Serge Durand, directeur du CEA-Cesta

PLAN :

Les collectivités locales aquitaines soutiennent de manière significative le CEA dans cette phase de montée en puissance du chantier. Elles espèrent en retour de vraies opportunités de développement économique et technologique.

Concours d'architectes imminent pour l'Institut lasers et plasmas

A deux pas du laser mégajoule, l'institut lasers et plasmas (ILP) pourrait sortir de terre à compter de début 2005. L'investissement réalisé sous la maîtrise d'ouvrage de l'université de Bordeaux 1, sera de l'ordre de 3,1 millions d'euros pour la construction de 1 500 m2 de bâtiments modulaires qui abriteront les bureaux, mini-laboratoires de préparation d'expériences et de diagnostics ainsi qu'un centre de conférences. Le projet est financé par le Feder et l'Etat surtout mais le conseil régional d'Aquitaine négocie actuellement sa participation. Le concours d'architectes devrait être lancé dans les toutes prochaines semaines. Créé en mars 2003, l'ILP fédère 25 laboratoires français. Le CIADT de décembre 2003 a par ailleurs acté un investissement de 46 millions d'euros pour construire un laser Pétawatt dans le bâtiment de la Ligne d'Intégration Laser (la LIL est le prototype du laser mégajoule). Cet équipement sera plus particulièrement utilisé pour la recherche fondamentale civile. La région en espère de nombreuses retombées en matière de transfert de technologie notamment dans la filière optique. Il devrait être construit en trois phases, entre 2004 et 2008, sous une maîtrise d'ouvrage du conseil régional qui pourrait être déléguée au CEA. Mais le tour de table financier est encore loin d'être bouclé.

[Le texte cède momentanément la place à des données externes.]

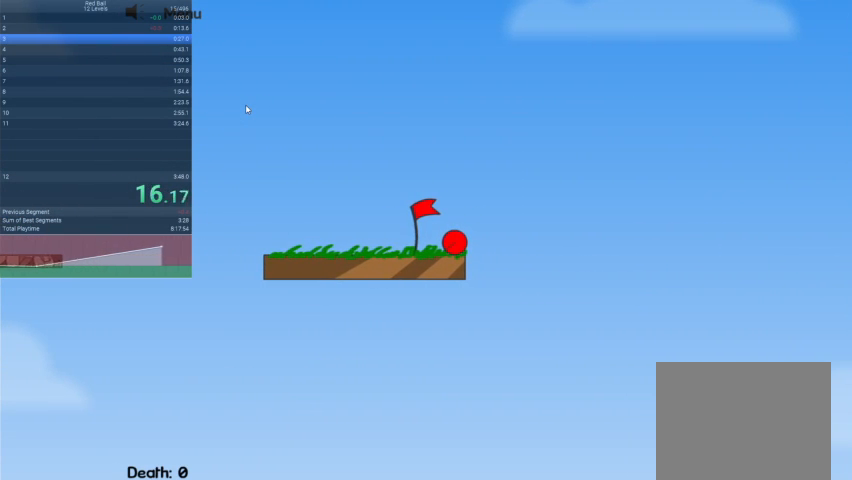
{"keys": ["right"], "events": [[33, "right", "down"], [300, "right", "up"], [400, "right", "down"]]}
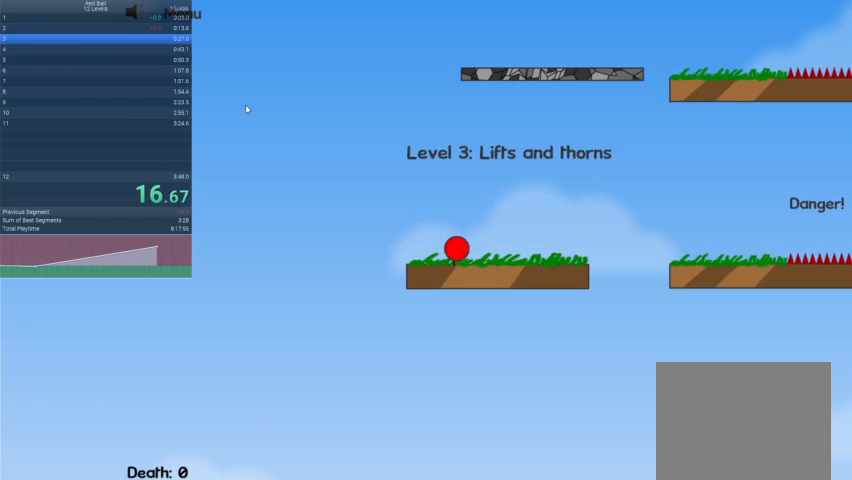
{"keys": ["right", "up"], "events": [[467, "up", "down"]]}
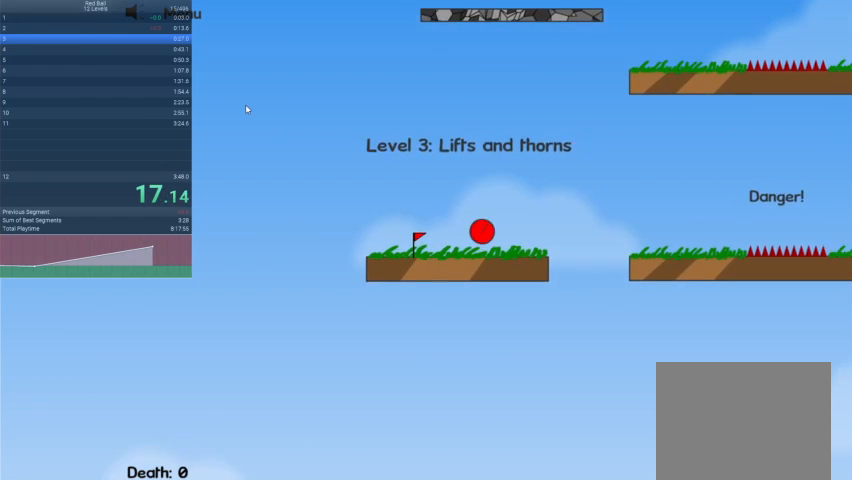
{"keys": ["right"], "events": [[67, "up", "up"]]}
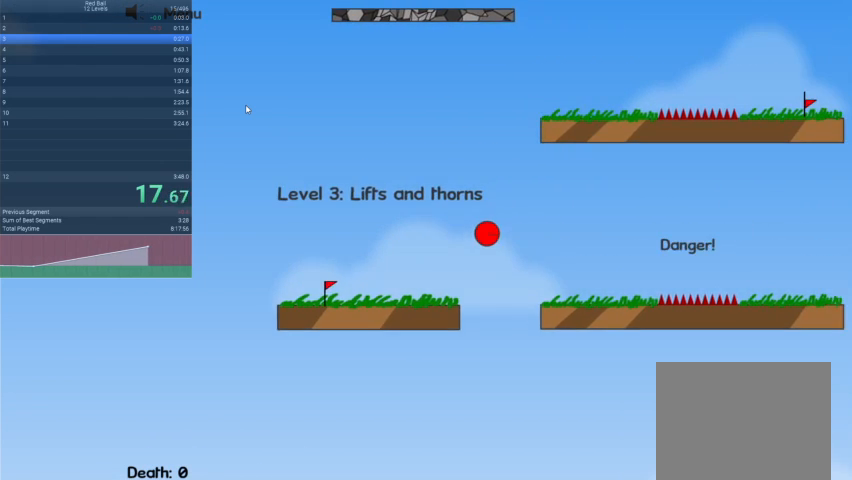
{"keys": ["right", "up"], "events": [[167, "up", "down"]]}
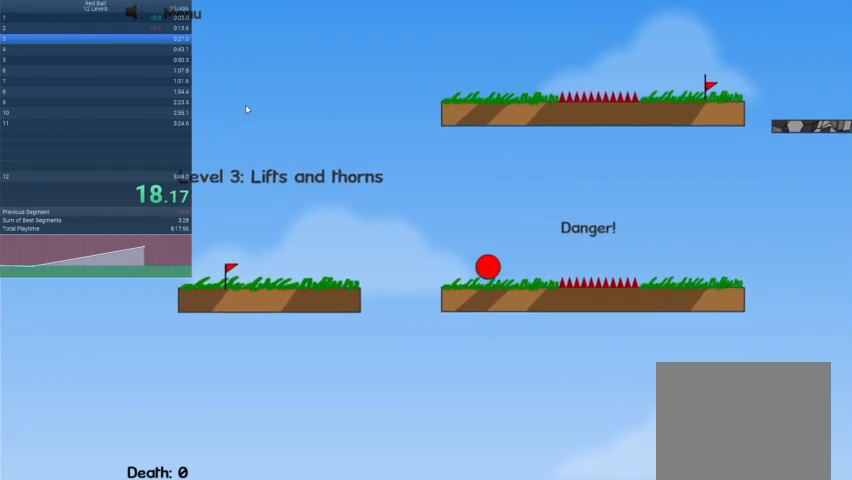
{"keys": ["right", "up"], "events": []}
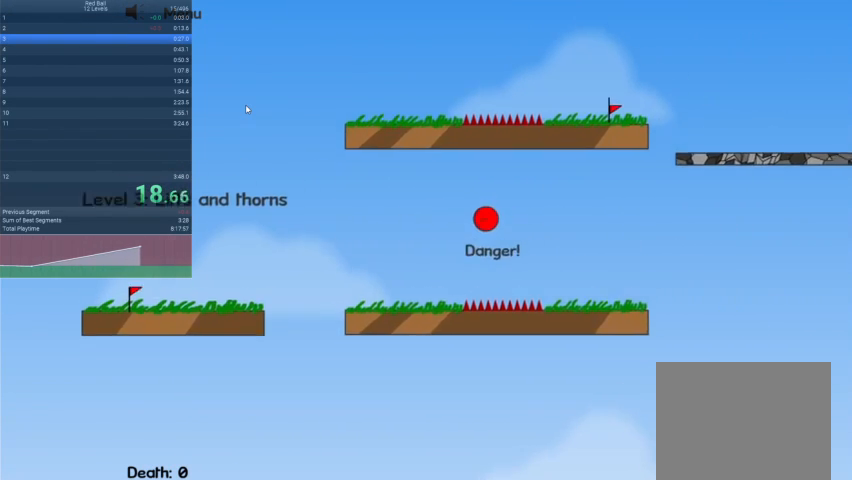
{"keys": ["right"], "events": [[333, "up", "up"]]}
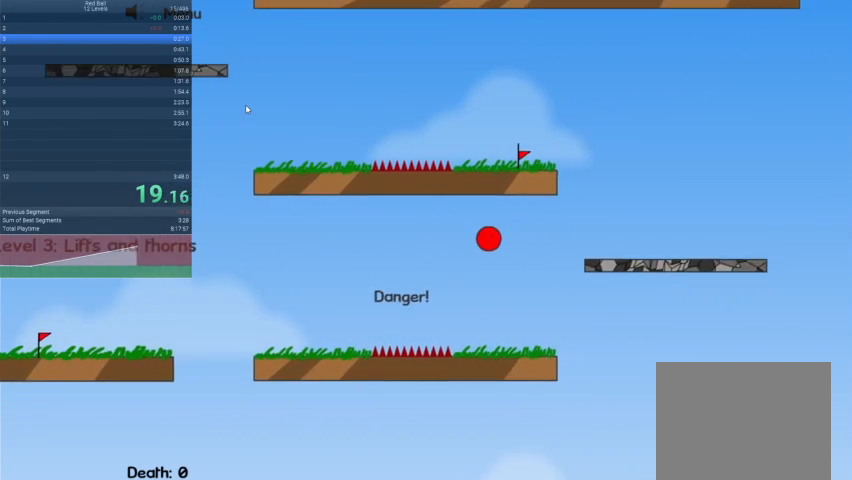
{"keys": ["right"], "events": []}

Mise en sécurité des accès

Pour alimenter la centrale qui commence à produire les premiers des 150 000 m3 de béton du bâtiment du laser mégajoule, les matériaux sont acheminés depuis la Charente et la Charente-Maritime par le fournisseur du GIE Bouygues TP/DV Construction/Quille, Garandeau. Les livraisons s'effectuent par l'autoroute A63 Bordeaux-Bayonne, puis par la RD5, et sont pilotées par la mission OPC du chantier pour éviter d'engorger cette départementale déjà saturée, surtout aux horaires de travail des personnels CEA et des habitants des communes voisines. L'étude menée en 2001 a prévu un pic d'augmentation du trafic (camions et VL) de 15 à 20 % au début de 2005. Des travaux de mise en sécurité des accès ont été ou seront réalisés par la DDE : élargissement du CD5, de la bretelle de sortie de l'A63 et création de trois giratoires.